At a time when the Vatican continues to draw fire for its controversial deal over the appointment of bishops with China, the president of arguably the most longstanding thorn in Beijing’s side has written Pope Francis instead to praise collaboration between Taiwan and Rome.
In a January 13 letter to Pope Francis for the World Day of Peace, which is observed annually by the Church Jan. 1, Taiwanese President Tsai Ing-wen highlighted Taiwan’s efforts to promote “a spirit of compassion and empathy” amid the coronavirus pandemic and pointed to several initiatives they sponsored to assist the Vatican and various religious communities in Rome throughout Italy’s coronavirus lockdown.
Since COVID-19 first broke out in Italy, Taiwan’s Embassy to the Holy See has been active in providing financial and sanitary aid to the Vatican and to religious congregations, institutions and communities that turn to them with requests for facial masks, hand sanitizer, and other materials.
They have made several large donations of food to the papal almoner, Polish Cardinal Konrad Krajewski, to assist Rome’s poor, who are at higher risk of exposure to COVID-19 and who often lack necessary sanitary equipment.
This year Taiwan marked its national day celebration by hosting a lunch for the poor in partnership with Krajewski, serving traditional Taiwanese dishes.
These contributions so far have not been acknowledged by the pope or any other Vatican official, despite the fact that statements of public praise of China were issued after the Red Cross Society of China and the China-based Catholic Hebei Jinde Charities Foundation in April donated health supplies to the Vatican Pharmacy, including facial masks, to support patients infected with COVID-19.
In her letter, Tsai highlighted the “culture of care” that Pope Francis proposed in his message for the World Day of Peace as a strategy of ending conflict.
“Your Holiness observed that the pandemic has shown us that all humankind is in the same boat and that no one should be excluded from the global public health network,” she said, and complained that Taiwan is currently excluded from membership in the World Health Organization (WHO).
Tsai accused the WHO of having “bowed to political pressure” by only allowing Taiwan to hold observer status since 2017.
“In accord with Your Holiness’s insightful views, I believe that exclusion and marginalization are the biggest enemies of a culture of care and the biggest obstacles to the pursuit of peace,” Tsai said, insisting that international governance “should not be pursued according to the law of the jungle, where the strong prey on the weak.”

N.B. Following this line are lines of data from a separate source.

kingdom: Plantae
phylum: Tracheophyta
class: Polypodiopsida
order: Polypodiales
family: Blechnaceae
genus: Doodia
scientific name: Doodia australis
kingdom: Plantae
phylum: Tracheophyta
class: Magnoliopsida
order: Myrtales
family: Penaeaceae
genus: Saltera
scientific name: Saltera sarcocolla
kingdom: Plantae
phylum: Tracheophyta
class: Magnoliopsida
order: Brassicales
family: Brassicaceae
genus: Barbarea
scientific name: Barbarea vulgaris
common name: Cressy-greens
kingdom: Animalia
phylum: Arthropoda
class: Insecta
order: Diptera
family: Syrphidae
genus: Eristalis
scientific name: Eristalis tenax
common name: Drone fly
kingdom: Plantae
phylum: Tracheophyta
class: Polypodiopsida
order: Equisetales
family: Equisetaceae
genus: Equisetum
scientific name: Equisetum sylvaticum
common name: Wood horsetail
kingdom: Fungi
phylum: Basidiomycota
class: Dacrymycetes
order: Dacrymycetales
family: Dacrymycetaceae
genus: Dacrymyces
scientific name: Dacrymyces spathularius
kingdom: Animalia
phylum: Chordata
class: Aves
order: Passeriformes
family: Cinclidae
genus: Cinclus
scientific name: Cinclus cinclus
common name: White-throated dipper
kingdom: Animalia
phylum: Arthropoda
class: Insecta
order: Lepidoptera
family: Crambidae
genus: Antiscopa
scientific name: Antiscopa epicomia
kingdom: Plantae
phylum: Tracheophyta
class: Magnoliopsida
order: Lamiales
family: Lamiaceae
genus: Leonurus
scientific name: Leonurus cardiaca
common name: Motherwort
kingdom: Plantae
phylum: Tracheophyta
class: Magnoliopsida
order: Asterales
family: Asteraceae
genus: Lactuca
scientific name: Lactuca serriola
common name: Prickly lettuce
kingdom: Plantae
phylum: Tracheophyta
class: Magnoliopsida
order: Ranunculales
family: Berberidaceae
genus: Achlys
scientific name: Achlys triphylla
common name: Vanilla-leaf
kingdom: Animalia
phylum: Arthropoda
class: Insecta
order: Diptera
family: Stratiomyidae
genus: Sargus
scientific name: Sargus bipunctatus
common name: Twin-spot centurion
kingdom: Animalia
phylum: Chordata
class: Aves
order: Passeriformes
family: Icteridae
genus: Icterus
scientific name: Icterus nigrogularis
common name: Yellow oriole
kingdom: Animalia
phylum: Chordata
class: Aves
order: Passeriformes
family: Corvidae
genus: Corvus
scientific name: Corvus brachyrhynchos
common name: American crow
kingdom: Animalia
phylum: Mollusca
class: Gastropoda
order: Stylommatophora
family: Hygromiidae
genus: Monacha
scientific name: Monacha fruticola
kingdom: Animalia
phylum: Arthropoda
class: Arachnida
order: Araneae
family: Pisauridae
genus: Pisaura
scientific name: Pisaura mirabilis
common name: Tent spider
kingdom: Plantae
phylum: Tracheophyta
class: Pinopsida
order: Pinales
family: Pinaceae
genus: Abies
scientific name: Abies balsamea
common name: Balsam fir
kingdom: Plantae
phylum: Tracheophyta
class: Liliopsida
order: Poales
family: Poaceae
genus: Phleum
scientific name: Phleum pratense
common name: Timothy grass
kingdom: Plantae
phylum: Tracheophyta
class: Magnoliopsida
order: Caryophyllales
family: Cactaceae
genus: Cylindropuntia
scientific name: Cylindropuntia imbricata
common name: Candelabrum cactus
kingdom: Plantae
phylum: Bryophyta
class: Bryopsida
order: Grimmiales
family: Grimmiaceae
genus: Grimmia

“Economic strength cannot be used to buy out people’s right to seek truth; military might should not become a tool for suppressing human rights and freedom,” she said.
Taiwan, Tsai said, was able to build a free and democratic society only through “the blood, sweat, and tears of our forefathers,” who she said assured that Taiwanese citizens can enjoy a “harmonious, inclusive, and mutually beneficial society” where everyone, regardless of gender, ethnicity, or social status, is able to enjoy freedom of speech and of religion, and where “human rights and dignity are safeguarded to the fullest possible extent.”
Pointing to Taiwan’s creation of a new human rights commission in August 2020, Tsai said this marked “another step forward for Taiwan as a nation underpinned by human rights,” and said she shared Pope Francis’s belief that “universal human rights cannot be compromised.”
Tsai then referred to what she called the “persecution” of China’s Uighur Muslim population, which Francis himself has condemned, and to the imprisonment of Hong Kong media and business tycoon Jimmy Lai, who was arrested Dec. 3 on charges of fraud and collusion with foreign forces.
Lai, a Catholic, was released on bail Dec. 23 but was arrested again Dec. 31, making him one of a swath of pro-democracy activists to be imprisoned under Hong Kong’s new national security law. Currently, a missionary by the name of Father Franco Mella is conducting a hunger strike for Lai’s release and that of several other activists who have been jailed.
Pope Francis has yet to make an official statement on the situation in Hong Kong, and he has been meek in his complaints about China’s treatment of the Uighurs.
Tsai in her letter said that faced with situations such as that of Lai and the Uighurs, she has consistently “voiced concern in order to let victims of suppression know that they are not alone.”
She voiced hope that Pope Francis and his appeal for a culture of care “will serve as a timely exhortation to those in power, and especially those in authoritarian states, to replace an iron fist with a culture of care, and hostile rhetoric and military intimidation with an inclusive spirit, such that the global peace to which we all aspire will be readily within reach.”
Tsai’s letter to the pope this year comes amid increased uncertainty about the future of Vatican-Taiwan relations given the Holy See’s renewal in October of its provisional agreement with China on the appointment of bishops, which many believe to be a down payment on eventual diplomatic relations.
Many experts have argued that the Holy See’s relationship with Taiwan is its only real bargaining chip in getting China to ease restrictions on its Christian community, and with fewer and fewer diplomatic allies, Taiwan’s only card in attempting to keep its diplomatic ties with the Vatican seems to be the emphasis on democracy and religious freedom, humanitarian work, and respect for human rights.